- Born: 22 September 1994 (age 31) Norrtälje, Sweden
- Height: 1.76 m (5 ft 9 in)
- Weight: 71 kg (157 lb; 11 st 3 lb)
- Position: Centre
- Shot: Left
- Played for: AIK IF
- National team: Sweden
- Playing career: 2009–2022

= Sabina Küller =

Swedish ice hockey player and on-ice official

Anna Sabina Lambertz Küller (born 22 September 1994) is a Swedish ice hockey official, retired ice hockey player, and former member of the Swedish national ice hockey team. She played the entirety of her senior club career with AIK IF and served as the team's captain from 2016 until her retirement in 2022.

== Playing career ==
Küller began playing ice hockey at the age of 3 in Norrtälje, just outside of Stockholm. She grew up playing on mixed-gender teams until the age of nine, when an AIK coach scouted her for their girls' team. She would make her first Riksserien appearance with AIK in 2009–10 against Leksands IF, scoring her first goal on her first shot.

She was named AIK captain ahead of the 2016–17 SDHL season.

She missed seven weeks of the 2018–19 season after suffering a broken arm before the Christmas break. She ended up scoring 11 points in 26 games that season, her lowest total in six years as the team finished in 8th in the league for the first team in its history.

After scoring just one goal in her first 19 games in the 2020–21 SDHL season, she scored a hat-trick against Leksands IF in December 2020.

=== International ===
Küller made her first senior IIHF World Championship appearance with Sweden at the 2015 IIHF Women's World Championship and competed in the 2016, 2017, and 2019 tournaments. She scored one goal and 3 points across six games in the women's ice hockey tournament at the 2018 Winter Olympics.

== Officiating career ==
Küller was encouraged by several acquaintances to consider on-ice officiating shortly after her retirement in 2022. She was quickly recruited into a program and became invested in officiating as she learned about the development curve and found "new goals to aim for."

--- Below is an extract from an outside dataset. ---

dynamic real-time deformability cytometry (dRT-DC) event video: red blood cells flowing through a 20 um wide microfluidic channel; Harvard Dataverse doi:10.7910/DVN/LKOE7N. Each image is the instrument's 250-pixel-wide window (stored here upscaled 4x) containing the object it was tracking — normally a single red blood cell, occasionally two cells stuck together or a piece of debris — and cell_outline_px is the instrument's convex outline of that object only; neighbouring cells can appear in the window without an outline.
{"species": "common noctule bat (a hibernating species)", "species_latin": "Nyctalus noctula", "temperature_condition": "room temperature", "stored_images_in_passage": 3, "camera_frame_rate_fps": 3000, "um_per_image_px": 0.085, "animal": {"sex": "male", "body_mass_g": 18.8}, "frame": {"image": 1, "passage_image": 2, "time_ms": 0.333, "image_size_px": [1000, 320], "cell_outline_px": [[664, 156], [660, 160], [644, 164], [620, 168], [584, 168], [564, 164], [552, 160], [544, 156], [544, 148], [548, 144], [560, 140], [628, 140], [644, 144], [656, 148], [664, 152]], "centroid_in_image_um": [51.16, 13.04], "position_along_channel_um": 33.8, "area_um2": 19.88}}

In her second season as an official, she was selected by SDHL players and coaches to receive the Guldpipan (lit. 'Golden Whistle') as the best referee of the 2023–24 SDHL season.

Alongside her work in Swedish leagues, Küller officiates for International Ice Hockey Federation events. As of January 2025, she has served as a referee for the Group A tournament of the 2024 IIHF Women's World Championship Division II, the Group A tournament of the 2024 IIHF U18 Women's World Championship Division I, and the 2025 IIHF U18 Women's World Championship.

== Personal life ==
In 2011, Küller experienced a serious health scare after she accidentally received six-times the standard adult dose of morphine while being treated in hospital for a herniated disc.